Мэтью отложил книгу в сторону. Он не мог быть до конца уверенным в своих догадках — в конце концов, он ведь не был химиком. Кто-то, у кого есть соответствующее оборудование, должен был проверить воздух… но пока можно было предположить, что весь этот остров был своеобразным адитоном, расположенным над обширной пневмой.

У Мэтью было и другое соображение: это вещество, искажающее сознание, загрязняло не только воздух. Оно, скорее всего, проникало во все, что росло на острове: фрукты, овощи, кукурузу, листья табака… Это вещество было в каждой съеденной птице, в каждом глотке вина, в каждой трубке, выкуренной на острове. Со временем оно могло просочиться в океан и заразить всю рыбу в окрестностях острова… а ведь лодки ежедневно привозят улов. По сути, это вещество было здесь повсюду, и от него было некуда деться. Сила подобных испарений заставляла молодых женщин Дневней Греции верить, что они слышат голос Аполлона… разве не могли такие же испарения заставить двух англичан, по какой-то причине оказавшихся на этом острове, считать себя королем и его верным советником?

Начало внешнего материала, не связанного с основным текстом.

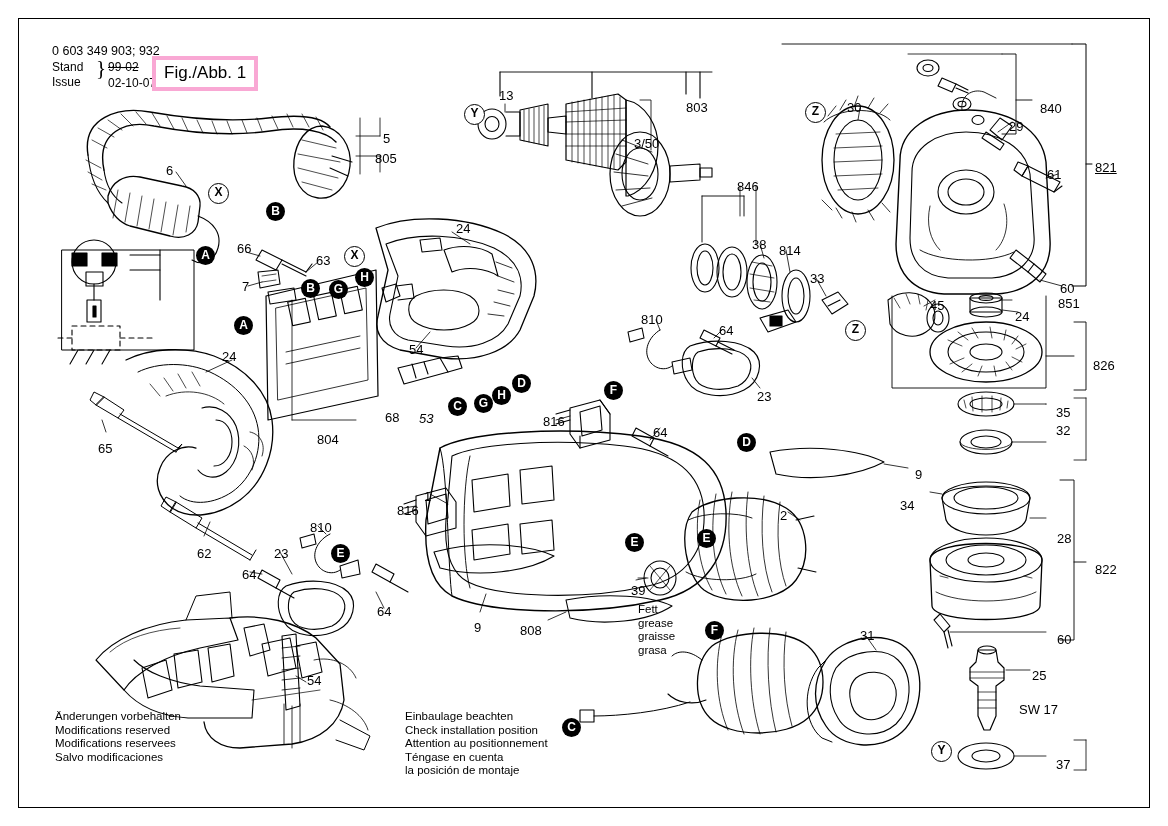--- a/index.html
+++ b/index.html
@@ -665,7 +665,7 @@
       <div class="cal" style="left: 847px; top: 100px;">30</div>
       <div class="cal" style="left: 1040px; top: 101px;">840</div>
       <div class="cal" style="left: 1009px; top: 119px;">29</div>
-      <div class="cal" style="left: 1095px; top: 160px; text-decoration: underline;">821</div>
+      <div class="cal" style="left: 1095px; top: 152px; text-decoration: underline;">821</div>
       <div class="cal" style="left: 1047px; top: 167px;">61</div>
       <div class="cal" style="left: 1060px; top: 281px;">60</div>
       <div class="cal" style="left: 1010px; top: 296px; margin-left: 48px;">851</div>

Оставалась загадка исчезающей татуировки. Почему Профессор Фэлл смог увидеть ее там, где Мэтью не видел. Мэтью подумал, что Фэлл в своем непреклонном самоистязании ел и пил меньше, чем остальные, поэтому его разум оставался ясным. Возможно, здесь также работал эффект внушения: когда Фрателло сказал, что татуировки нет (а он сам хотел в это верить, ведь в противном случае у него пробуждались воспоминания о прошлой жизни), пневма заставила Мэтью поверить в то, что рисунка и впрямь нет. Другими словами, пневма заставила Мэтью верить в то, что ему говорили, как люди, стоявшие на расстоянии от адитона верили в ответы Дельфийского оракула. Но Фэлл, который был наиболее здравомыслящим из всех присутствующих, увидел татуировку, и на него внушение Фрателло не подействовало.

Мэтью рассмотрел еще один возможный фактор распространения этого скрытого химического вещества: если бы сто человек подверглись его воздействию одновременно, у скольких из них симптомы начали бы проявляться спустя двадцать четыре часа? А у скольких через сорок восемь? Мэтью был уверен, что проявление симптомов случайное, и частично зависит от психического состояния и, возможно, от силы воли. То есть, вещество наверняка повлияло на него, но он думал — или, по крайней мере, надеялся, — что не так сильно, как на других. ДеКей, который видел себя в роли коронованного правителя острова… Капитан Брэнд, который отправился домой через озеро и, наверное, больше никогда не ступит на сушу… Но, если Брэнд продержится какое-то время и выйдет из-под влияния острова, восстановится ли его разум?

Мэтью положил руку на книгу, будто пытался извлечь из нее дополнительные знания.

Даже если предположить, что теория верна, и какое-то мощное вещество поднимается из трещин с другой стороны острова… что делать с убеждениями остальных? Рассказать кому-нибудь? Кому? Выложить свою теорию, подкрепленную трудами давно умершего греческого философа, Хадсону, ДеКею, королю Фавору и кому бы то ни было еще? Сказать им, что их разум подвергся воздействию галлюциногенных паров? Мэтью не думал, что сможет слишком далеко продвинуться на этом пути.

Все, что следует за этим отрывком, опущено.